India is currently recording more Covid cases per day than the rest of the world put together, ITV News Correspondent Juliet Bremner reports


The Covid-19 death toll in India has reached another grim milestone, as more than a quarter of a million have died from the virus since the start of the pandemic.

What is also worrying are the claims that PCR tests are failing to identify large numbers of infected people in the country.

India confirmed 4,205 more coronavirus deaths on Tuesday, setting another daily record.

Its official toll has passed 250,000 but the figures are considered to be a vast undercount due to inadequate testing and records.

Around 370,000 new infections were reported by authorities in the last 24 hours. India now has an overall total of 23 million confirmed cases, the health ministry said.



The World Health Organization says India accounted for half of the global number of cases reported last week. And it is recording more cases per day than the rest of the world put together.

Sister and brother Vineeta and Ashwani Malik are self-isolating in their apartment after losing both of their parents to Covid within 24 hours.

They were convinced their mother and father had coronavirus but the PCR tests kept coming back negative and hospitals refused to give them a bed.

Sister and brother Vineeta and Ashwani Malik have lost both their parents to Covid-19 Credit: ITV News

Vineeta said: "Nobody was able to take him into the hospital. The government guidelines said the report should read positive, it doesn't matter how critical the person is, nobody cared."

The extended family have all developed Covid symptoms but everybody has tested negative.

Dr Suranjit Chatterjee , from Apollo Hospital in Delhi, said the numbers of false negatives are a problem: "So many of them this time, people who have been tested and having typical Covid symptoms and not being found positive on the PCR."

Asking if this may be because a new variant is not being detected by tests, he said: "It is possible that a few of the variants may not be picked up. But my first feeling is that it is the timing of the test and it is the way the test is being done."
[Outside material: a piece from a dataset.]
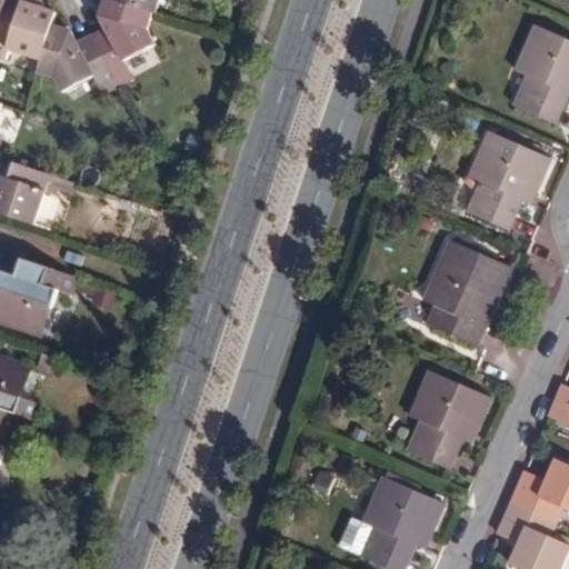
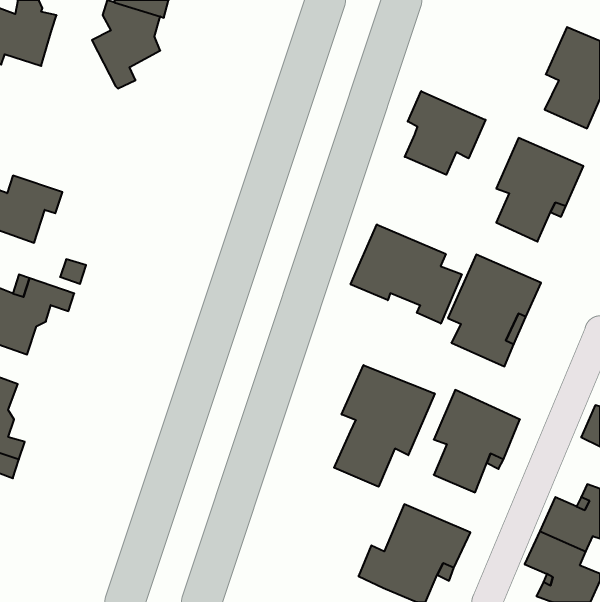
building: [34,28,109,96] -> none
building: none -> [405,91,486,175]
building: none -> [351,224,462,324]
building: none -> [334,365,435,487]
Meanwhile, a gurdwara has been converted into a temporary hospital providing 400 beds. It will accept anyone with Covid symptoms.

The hospital has only been open for 24 hours and 60 of the beds have already been filled. Doctors fear in the next two to three days, all 400 will be taken.

Covid-19 medical adviser, Dr Harmeet Singh Rehan, said: "If it opens, certainly diseases will spread again and now this is the time when we have to prepare for a third wave also, which people are expecting to come and they are expecting that it's going to be more dangerous than the second wave even."

A gurdwara in India that has been converted into a temporary hospital with 400 beds Credit: ITV News

Authorities have warned that nearly 90% of districts in the country are seeing a high infection rate.

Although daily cases have shown very early signs of flattening, with nearly four million cases still active, the country's health care system remains strained with limited hospital beds, oxygen and medicine.  

India's surge in cases has been attributed to the more contagious variants and government decisions to allow crowds to gather for religious festivals and political rallies.